Wednesday, December 7, 2011

Keeping the DUQ in WESA...huh?

Essential Public Media purchased WDUQ radio from Duquesne University not too long ago.  They made a few somewhat unpopular programming format changes that no doubt alienated some of the now former listeners of the station.  At the same time, the current format is likely starting to build an audience of its own.

I will refrain from injecting my opinion on all of this, but I can say this: I became a lover of jazz music going back to my days as a student volunteer at the station.

Just recently, the management of 90.5 FM, which is now WESA-FM, reached out to us WDUQ alums to garner our support of an effort to ensure a continued presence of Duquesne University students on staff as part of a special program.  That is very encouraging for those of us who benefited from learning from our own successes and mistakes courtesy of WDUQ.  They asked us to provide a few words of what WDUQ meant to us. 

After I wrote my comments, I thought an edited version might be worthy of a blog post, so here they are:

My tenure at WDUQ ran from 1980-82 in the station’s News Department, where I volunteered and then worked a part-time student aid job as Assistant News Director.  Because the station was student-run, we may not have produced the seamless on-air product that WDUQ later became known for, but a team of very motivated and driven students did some things at that station that set us up for successful careers in communications.  We experimented, hustled and competed with each other to see what we could do.

One of my proudest moments was when I had the opportunity to cover a speaking engagement in the 1980 Pennsylvania primary, when I covered Republican candidates Ronald Reagan and George H.W. Bush, both speakers at a dinner in Westmoreland County.  I sensed that Mr. Bush for the first time opened the door to the notion that he might lose to Mr. Reagan, but he’d support the Republicans no matter what.  As soon as the dinner ended, I scrambled up to Mr. Bush, thrust a microphone between two Secret Service agents and got the sound bite I needed that essentially confirmed this fact. 

The next morning, my work aired on Morning Edition, but just as importantly, I got a check for $40 from NPR and I was no longer an unpaid volunteer.  I cannot tell you what that meant to me at the time, and what it still means to me when I think about it 31 years later.

Over the years, I have been reminded that the foundation for my career was built at WDUQ and through the opportunities to experiment with and experience the power of radio.

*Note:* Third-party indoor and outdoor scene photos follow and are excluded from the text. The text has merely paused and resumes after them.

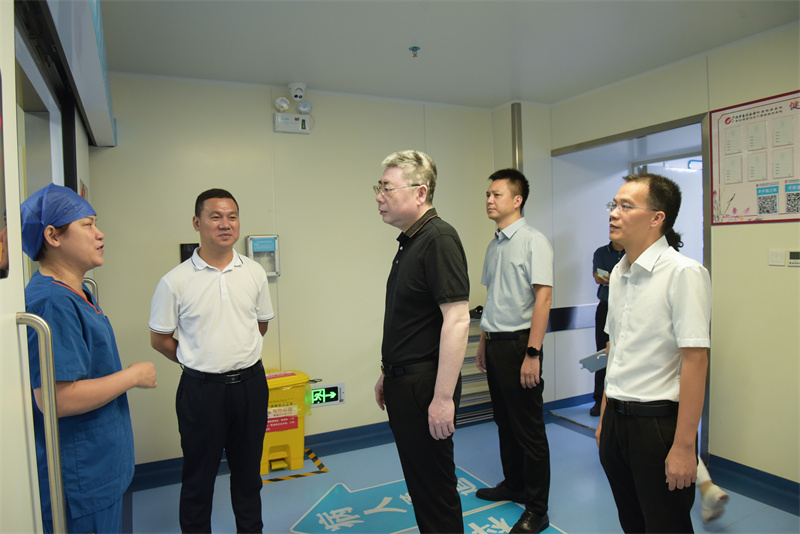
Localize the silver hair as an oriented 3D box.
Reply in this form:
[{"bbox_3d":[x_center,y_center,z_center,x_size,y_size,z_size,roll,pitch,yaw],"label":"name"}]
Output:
[{"bbox_3d":[0.033,-0.307,1.830,0.190,0.185,0.165,-2,3,-22],"label":"silver hair"}]

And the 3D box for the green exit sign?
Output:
[{"bbox_3d":[-0.558,0.901,3.700,0.375,0.148,0.025,-3,3,-25],"label":"green exit sign"}]

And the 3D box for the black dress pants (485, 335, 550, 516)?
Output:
[{"bbox_3d":[0.598,0.778,2.702,0.280,0.890,0.410,-2,3,-20],"label":"black dress pants"}]

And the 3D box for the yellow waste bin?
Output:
[{"bbox_3d":[-0.806,0.955,3.407,0.400,0.605,0.360,-2,3,-22],"label":"yellow waste bin"}]

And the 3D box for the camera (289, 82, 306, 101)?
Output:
[{"bbox_3d":[-0.670,-1.143,3.504,0.115,0.100,0.115,-2,3,-18],"label":"camera"}]

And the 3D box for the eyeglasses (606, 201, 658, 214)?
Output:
[{"bbox_3d":[0.864,-0.210,1.960,0.140,0.045,0.140,6,1,-13],"label":"eyeglasses"}]

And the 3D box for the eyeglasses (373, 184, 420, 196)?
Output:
[{"bbox_3d":[-0.001,-0.263,1.825,0.140,0.045,0.140,-8,5,-22],"label":"eyeglasses"}]

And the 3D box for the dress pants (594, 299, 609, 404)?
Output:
[{"bbox_3d":[1.709,0.674,4.200,0.380,0.830,0.260,-1,3,18],"label":"dress pants"}]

About six of us WDUQ student volunteers ended up landing jobs at KDKA-TV and Radio at before we graduated from college.  Obviously, WDUQ was doing something right.

It would be my hope that Essential Public Media could continue to foster an environment where Duquesne students will have the same opportunities that I had.  Without them, not only would I not have been able to achieve what I have so far, but more importantly, I would not have been able to help the people I have been fortunate to be able to help during my career.

It is also my hope that the structure of the student program be such that students be afforded more responsibility than a typical internship.  By having the chance to make our own “executive” decisions as students, and then to see what worked and what didn’t work, we were able to more effectively and more rapidly hone our skills and secure our place in the profession.  This eventually helped the station by having many well-placed alumni in solid positions in the community.